En Guinée, cela a conduit, sous le règne d’un social démocrate, à des dérives ethniques porteuses de troubles , qui vont faire le lit à la confiscation de la souveraineté de ce peuple, comme c’est le cas aujourd’hui avec le peuple Malien, sous le règne d’un autre social- démocrate, membre de l’Internationale Socialiste, et qui est aussi adepte du « financement public des Partis politiques » et l’institution d’un « Statut de Chef de l’opposition » doté d’un budget de 500 millions par an, jetant ainsi, comme en Guinée, les syndicats des Agents de l’Etat dans une lutte corporatiste destructrice du service public à tous les niveaux.
Le régime présidentiel et la financiarisation de la vie politique en Guinée, ont porté la crise du » troisième mandat« , à un niveau jamais égalé, même au Sénégal du temps de Wade.

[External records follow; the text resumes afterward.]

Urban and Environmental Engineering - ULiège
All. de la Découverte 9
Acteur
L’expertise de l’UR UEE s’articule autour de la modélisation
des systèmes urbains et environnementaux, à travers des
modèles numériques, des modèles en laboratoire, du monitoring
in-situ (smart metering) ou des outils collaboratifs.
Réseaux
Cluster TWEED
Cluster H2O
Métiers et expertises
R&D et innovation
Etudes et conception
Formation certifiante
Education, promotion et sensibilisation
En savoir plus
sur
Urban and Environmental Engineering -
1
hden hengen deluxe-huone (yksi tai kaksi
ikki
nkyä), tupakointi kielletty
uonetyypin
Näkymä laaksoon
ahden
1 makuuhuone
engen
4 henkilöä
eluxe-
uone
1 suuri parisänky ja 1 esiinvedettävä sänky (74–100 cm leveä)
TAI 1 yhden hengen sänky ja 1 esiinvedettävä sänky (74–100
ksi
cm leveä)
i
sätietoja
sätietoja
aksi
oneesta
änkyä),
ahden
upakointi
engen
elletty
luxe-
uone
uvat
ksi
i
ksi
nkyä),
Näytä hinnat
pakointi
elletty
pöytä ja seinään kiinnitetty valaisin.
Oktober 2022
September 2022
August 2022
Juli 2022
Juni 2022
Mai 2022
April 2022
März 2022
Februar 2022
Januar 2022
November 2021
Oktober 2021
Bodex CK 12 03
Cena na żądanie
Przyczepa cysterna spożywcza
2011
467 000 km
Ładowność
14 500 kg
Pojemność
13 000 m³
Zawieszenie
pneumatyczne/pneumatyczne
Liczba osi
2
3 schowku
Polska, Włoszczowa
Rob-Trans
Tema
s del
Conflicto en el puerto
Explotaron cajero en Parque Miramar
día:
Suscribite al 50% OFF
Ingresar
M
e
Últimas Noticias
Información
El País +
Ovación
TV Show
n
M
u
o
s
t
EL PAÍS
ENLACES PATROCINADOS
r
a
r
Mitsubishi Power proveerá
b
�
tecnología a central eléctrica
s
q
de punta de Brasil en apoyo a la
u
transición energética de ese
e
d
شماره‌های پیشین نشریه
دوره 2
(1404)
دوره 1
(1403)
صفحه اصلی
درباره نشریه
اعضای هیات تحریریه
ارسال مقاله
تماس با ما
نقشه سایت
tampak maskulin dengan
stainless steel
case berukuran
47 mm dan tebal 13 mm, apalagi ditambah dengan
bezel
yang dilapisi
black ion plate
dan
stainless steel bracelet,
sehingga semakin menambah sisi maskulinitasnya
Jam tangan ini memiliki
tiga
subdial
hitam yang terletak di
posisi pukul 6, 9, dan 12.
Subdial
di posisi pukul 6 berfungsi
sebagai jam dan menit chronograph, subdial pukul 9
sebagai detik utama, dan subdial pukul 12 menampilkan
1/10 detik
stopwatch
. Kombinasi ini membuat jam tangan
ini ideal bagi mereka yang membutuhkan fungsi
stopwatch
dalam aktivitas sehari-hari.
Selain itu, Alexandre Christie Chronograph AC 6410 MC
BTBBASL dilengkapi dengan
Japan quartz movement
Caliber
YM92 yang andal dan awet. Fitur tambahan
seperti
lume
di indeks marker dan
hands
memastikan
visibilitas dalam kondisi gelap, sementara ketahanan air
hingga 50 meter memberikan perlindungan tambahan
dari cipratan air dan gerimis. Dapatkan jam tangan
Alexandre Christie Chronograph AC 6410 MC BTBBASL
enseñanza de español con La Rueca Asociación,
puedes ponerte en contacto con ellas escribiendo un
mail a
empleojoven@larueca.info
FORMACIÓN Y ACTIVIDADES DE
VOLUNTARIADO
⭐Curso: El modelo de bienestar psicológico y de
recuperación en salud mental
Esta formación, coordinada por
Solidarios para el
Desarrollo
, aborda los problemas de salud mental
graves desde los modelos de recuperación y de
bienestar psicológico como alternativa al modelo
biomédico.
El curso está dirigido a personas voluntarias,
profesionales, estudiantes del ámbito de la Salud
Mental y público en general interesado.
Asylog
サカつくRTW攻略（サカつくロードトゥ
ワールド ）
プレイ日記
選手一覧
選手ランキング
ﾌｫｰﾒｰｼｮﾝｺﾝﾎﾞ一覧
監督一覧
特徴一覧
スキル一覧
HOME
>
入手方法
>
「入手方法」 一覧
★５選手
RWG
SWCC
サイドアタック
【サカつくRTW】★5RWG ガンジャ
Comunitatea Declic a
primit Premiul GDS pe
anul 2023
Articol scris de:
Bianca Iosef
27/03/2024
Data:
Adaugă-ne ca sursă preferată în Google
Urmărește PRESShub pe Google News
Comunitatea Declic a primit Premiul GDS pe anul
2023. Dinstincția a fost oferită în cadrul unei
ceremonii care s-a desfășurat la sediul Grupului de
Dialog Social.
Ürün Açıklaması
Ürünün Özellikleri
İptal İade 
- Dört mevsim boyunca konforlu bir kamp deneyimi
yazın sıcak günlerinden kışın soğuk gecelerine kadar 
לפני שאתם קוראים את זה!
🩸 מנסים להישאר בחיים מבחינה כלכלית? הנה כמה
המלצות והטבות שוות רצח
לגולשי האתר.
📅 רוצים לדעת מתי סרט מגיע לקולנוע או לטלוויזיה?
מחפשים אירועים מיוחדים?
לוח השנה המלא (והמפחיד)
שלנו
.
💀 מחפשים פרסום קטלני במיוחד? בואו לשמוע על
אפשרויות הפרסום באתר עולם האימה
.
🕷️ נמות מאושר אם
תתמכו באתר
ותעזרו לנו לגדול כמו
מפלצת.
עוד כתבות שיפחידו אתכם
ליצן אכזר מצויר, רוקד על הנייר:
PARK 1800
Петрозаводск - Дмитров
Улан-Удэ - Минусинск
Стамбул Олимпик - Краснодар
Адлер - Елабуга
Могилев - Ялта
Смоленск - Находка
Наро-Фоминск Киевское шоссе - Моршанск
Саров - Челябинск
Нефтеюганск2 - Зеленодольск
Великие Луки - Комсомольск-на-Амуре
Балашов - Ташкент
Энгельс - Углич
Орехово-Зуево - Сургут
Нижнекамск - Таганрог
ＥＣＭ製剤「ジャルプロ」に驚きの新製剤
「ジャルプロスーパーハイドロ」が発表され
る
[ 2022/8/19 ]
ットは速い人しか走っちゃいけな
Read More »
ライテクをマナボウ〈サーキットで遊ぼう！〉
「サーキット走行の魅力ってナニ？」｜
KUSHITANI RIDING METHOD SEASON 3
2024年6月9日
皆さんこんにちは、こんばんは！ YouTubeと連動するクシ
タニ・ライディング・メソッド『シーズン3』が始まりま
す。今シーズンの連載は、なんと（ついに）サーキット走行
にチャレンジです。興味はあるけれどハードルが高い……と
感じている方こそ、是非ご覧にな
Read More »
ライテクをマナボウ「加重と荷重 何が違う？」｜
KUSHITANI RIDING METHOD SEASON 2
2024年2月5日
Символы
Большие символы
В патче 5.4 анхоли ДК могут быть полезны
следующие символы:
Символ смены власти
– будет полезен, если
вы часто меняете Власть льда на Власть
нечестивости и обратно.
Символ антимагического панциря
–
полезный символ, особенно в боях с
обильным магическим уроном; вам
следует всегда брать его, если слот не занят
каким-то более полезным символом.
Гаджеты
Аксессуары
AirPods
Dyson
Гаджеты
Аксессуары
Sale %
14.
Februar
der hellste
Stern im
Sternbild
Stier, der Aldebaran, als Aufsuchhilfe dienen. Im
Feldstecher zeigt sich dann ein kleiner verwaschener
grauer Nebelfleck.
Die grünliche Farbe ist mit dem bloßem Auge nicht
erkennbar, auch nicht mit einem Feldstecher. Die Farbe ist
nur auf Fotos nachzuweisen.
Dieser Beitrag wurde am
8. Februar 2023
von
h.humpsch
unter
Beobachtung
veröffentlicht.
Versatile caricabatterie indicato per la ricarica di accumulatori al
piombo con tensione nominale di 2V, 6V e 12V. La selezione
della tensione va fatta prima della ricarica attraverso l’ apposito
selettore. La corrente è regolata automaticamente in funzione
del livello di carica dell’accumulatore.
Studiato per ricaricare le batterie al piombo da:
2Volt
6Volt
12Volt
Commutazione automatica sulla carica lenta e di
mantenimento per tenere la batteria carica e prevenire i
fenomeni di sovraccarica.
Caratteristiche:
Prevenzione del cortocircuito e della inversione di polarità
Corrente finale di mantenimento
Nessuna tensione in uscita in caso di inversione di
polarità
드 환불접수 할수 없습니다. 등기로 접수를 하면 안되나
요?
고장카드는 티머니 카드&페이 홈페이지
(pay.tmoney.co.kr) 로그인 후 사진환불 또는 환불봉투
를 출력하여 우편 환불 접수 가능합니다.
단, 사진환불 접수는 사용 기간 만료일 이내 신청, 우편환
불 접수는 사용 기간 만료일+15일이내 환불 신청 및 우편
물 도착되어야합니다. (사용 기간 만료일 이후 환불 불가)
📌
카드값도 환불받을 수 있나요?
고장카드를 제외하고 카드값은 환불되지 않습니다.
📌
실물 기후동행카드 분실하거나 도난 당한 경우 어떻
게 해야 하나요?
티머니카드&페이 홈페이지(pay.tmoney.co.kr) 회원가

En effet, au Sénégal, du début à la fin de la crise du » troisième mandat » , l’on a comptabilisé une dizaine de morts, alors qu’en Guinée, l’on compte déjà par centaine les morts, sur fonds d’une grave crise inter ethnique l
La solution à cette grave crise en Guinée ne peut donc faire l’impasse de la fin définitive du régime présidentiel en faveur d’un régime parlementaire, et de la financiarisation de la vie politique, avec la suppression du » Statut du Chef de l’Opposition ».
Les républicains démocrates pan africains de la CEDEAO se doivent, dans cette perspective, d’encourager les Guinéens à sursoir à toute consultation électorale et/ou référendaire, pour mettre sur pied, un Gouvernement d’Union Nationale, pour réviser la Constitution pour instaurer un régime parlementaire, et mettre fin à la financiarisation de leur vie politique, afin de renouer avec les acquis historiques de leurs Institutions de Transition que le peuple lui même a mis en place contre vents et marrées!
Ni les grandes puissances occidentales et leurs ONG qui ont pignon sur roue en Guinée, ni la CEDEAO actuellement configurée, ne peut les accompagner dans cette œuvre nationale de portée stratégique, qui renoue la Guinée avec ses nobles traditions de lutte.
Le Sénégal a tout intérêt pour qu’il en soit ainsi, pour sa propre sécurité et la préservation de sa stabilité et de sa convivialité légendaire.
C’est pour cela que les acteurs du » Dialogue National » encours au Sénégal, devrait méditer sur l’expérience de la Guinée et du Mali, pour éviter à notre peuple, les affres du régime présidentiel et de la financiarisation de notre vie politique qui sont à son ordre du jour, avec l’appui d’ONG en liaison avec des Fondations des grandes puissances occidentales et leurs multinationales, et même ouvertement par l’Union Européenne.
La découverte du pétrole et du gaz chez nous, fait de notre pays une proie âprement convoitée, qui, sans un sursaut national, risque d’être un cauchemar pour notre peuple, comme il l’est déjà au Mali et en République de Guinée.